Quizá los colegas más veteranos recuerden su «Dodecálogo de deberes del periodista»

Camilo José Cela Trulock, que anda este año de centenario y sobre el que han de caer alabanzas y chuzos de punta a partes iguales, aquéllas por su obra y éstas por su vida y costumbres, Camilo José Cela, decíamos, siempre se tuvo, un poco o un mucho, por periodista, y jamás renegó de tal consideración ni abandonó el oficio. Quizá los colegas más veteranos recuerden su «Dodecálogo de deberes del periodista», que Cela enumeró, hace veinte y muchos años, para la Asociación de Diarios Españoles y cuyo IX mandamiento mantiene hoy plena vigencia: «El periodista no es el eje de nada sino el eco de todo».

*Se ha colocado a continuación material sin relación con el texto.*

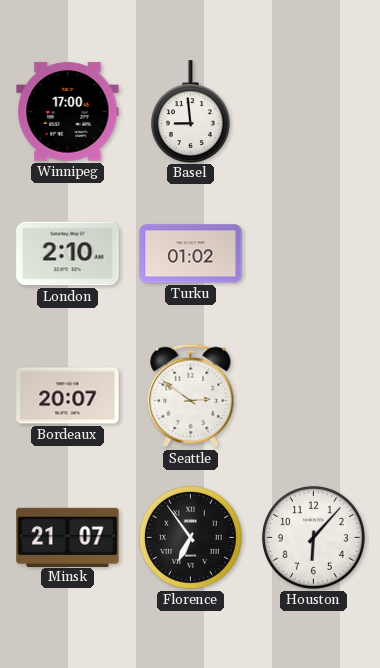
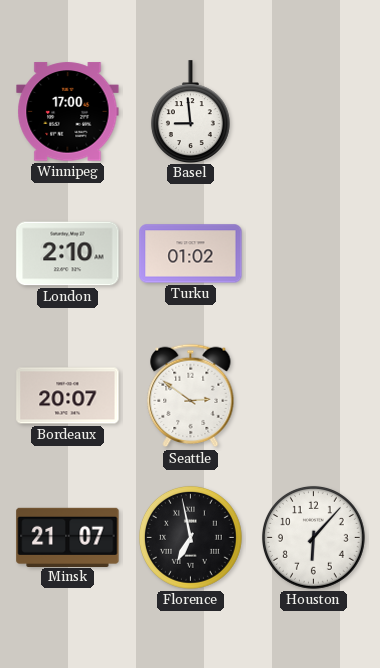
Florence: 6:54 -> 6:58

La prehistoria del periodista Cela está en la revista Juventud, uno de los bastiones intelectuales del falangismo, pero la vocación es herencia paterna y asienta sus genes en Foz, en A Mariña luguesa. Camilo Cela Fernández, el padre del futuro Nobel, estuvo allí destinado como vista de Aduanas. Era, por lo visto, hombre un tanto arbitrario, que pasaba en un instante del hermetismo a la facundia y del estiramiento a la campechanía. En todo caso, no le faltaban en aquel destino de tercer orden ni tiempo libre ni sentido del humor. Y así fue cómo vino a acompañar al boticario Antón Villar Ponte y al maestro de escuela Antonio Noriega Varela en la idea de confeccionar, editar y repartir un periódico, ¡Guau! ¡Guau!, que contó sus salidas por ladridos. Anticaciquil, mordaz, cachondo y anarcoide, el papel tuvo vida muy corta, como era de esperar: de mayo a noviembre de 1906. Su incursión en la vida focense, aunque fugaz, tuvo alguna consecuencia para sus promotores y muy especialmente para Noriega, sobre quien tomó revancha Montero Villegas haciendo que lo desterrasen a Calvos de Randín. Villar Ponte hizo carrera periodística en cabeceras como La Voz de Galicia y El Sol, y el padre de Cela pasó de Foz a Almería y recorrió hacia arriba el escalafón de Hacienda.

Servidor no vio la colección completa del ¡ Guau! ¡ Guau! hasta que don Camilo no se la puso delante de los ojos en la casona de Padrón. Había llegado a sus manos como regalo de Iglesia Alvariño, el poeta de Abadín. Se ve que el autor de Cómaros verdes era hombre generoso.